Copy out all lines in the data below containing the string "ainda".

..........

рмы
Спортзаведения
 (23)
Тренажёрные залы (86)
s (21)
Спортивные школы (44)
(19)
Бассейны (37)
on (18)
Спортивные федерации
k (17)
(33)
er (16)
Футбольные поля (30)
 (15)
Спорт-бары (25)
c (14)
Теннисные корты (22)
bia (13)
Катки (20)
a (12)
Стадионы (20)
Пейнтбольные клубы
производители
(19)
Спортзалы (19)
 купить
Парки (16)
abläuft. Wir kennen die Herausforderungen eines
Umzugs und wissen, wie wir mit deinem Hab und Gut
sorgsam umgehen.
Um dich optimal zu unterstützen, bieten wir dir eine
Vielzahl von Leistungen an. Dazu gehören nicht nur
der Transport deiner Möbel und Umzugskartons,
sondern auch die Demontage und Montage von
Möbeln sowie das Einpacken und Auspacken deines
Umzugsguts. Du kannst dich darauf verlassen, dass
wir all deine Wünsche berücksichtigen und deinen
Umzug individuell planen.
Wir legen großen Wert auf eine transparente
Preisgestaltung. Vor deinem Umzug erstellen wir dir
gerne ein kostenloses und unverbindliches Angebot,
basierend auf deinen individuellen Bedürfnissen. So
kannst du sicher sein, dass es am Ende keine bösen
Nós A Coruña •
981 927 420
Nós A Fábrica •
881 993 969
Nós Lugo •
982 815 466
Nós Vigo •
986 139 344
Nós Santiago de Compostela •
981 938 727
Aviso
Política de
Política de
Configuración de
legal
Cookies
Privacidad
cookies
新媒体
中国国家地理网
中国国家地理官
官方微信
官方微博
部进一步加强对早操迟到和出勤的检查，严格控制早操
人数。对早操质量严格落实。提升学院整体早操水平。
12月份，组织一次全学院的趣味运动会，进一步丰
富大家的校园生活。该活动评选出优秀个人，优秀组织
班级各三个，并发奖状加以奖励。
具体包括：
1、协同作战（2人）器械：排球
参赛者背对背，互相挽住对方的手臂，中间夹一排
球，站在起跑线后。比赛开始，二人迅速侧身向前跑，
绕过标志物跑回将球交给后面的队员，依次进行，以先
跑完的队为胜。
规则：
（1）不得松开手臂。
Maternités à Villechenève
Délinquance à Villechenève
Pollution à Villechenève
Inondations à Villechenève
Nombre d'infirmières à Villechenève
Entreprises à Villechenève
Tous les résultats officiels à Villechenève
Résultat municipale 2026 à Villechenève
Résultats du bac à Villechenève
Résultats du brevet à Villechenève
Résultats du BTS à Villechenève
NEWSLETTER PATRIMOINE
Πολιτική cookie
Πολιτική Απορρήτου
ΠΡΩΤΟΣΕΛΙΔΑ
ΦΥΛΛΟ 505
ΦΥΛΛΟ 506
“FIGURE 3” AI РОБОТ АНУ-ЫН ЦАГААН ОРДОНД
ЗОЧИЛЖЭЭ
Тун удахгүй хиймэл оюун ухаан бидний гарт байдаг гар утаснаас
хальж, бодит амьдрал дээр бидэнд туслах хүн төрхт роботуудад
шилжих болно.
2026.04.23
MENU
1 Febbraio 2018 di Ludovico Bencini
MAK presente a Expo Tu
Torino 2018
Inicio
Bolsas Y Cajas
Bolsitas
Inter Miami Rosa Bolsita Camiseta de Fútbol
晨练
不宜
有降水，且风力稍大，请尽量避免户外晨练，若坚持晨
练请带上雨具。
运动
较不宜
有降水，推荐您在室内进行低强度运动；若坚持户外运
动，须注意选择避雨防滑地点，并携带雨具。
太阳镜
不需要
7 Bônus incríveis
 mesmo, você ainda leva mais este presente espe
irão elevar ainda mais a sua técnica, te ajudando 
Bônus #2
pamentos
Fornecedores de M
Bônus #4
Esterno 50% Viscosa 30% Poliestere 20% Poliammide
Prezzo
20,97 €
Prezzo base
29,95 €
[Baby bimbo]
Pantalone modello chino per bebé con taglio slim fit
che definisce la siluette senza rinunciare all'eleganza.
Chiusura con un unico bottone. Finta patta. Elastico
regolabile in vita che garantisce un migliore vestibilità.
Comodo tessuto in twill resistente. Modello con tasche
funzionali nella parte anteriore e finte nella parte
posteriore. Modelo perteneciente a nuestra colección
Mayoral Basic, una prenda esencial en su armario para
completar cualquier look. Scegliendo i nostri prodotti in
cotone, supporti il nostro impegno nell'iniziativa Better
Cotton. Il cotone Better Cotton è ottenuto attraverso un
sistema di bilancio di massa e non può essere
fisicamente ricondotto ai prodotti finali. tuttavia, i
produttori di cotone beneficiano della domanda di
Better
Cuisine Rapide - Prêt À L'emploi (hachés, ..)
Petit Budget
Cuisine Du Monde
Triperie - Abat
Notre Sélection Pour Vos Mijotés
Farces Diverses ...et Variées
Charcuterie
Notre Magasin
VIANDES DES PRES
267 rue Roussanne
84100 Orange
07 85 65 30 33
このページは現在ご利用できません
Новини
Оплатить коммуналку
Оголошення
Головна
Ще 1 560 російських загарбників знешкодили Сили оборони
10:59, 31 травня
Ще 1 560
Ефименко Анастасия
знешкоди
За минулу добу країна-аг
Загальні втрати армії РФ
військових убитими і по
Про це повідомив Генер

..........

- [Completed task]
 mesmo, você ainda leva mais este presente espe
irão elevar ainda mais a sua técnica, te ajudando 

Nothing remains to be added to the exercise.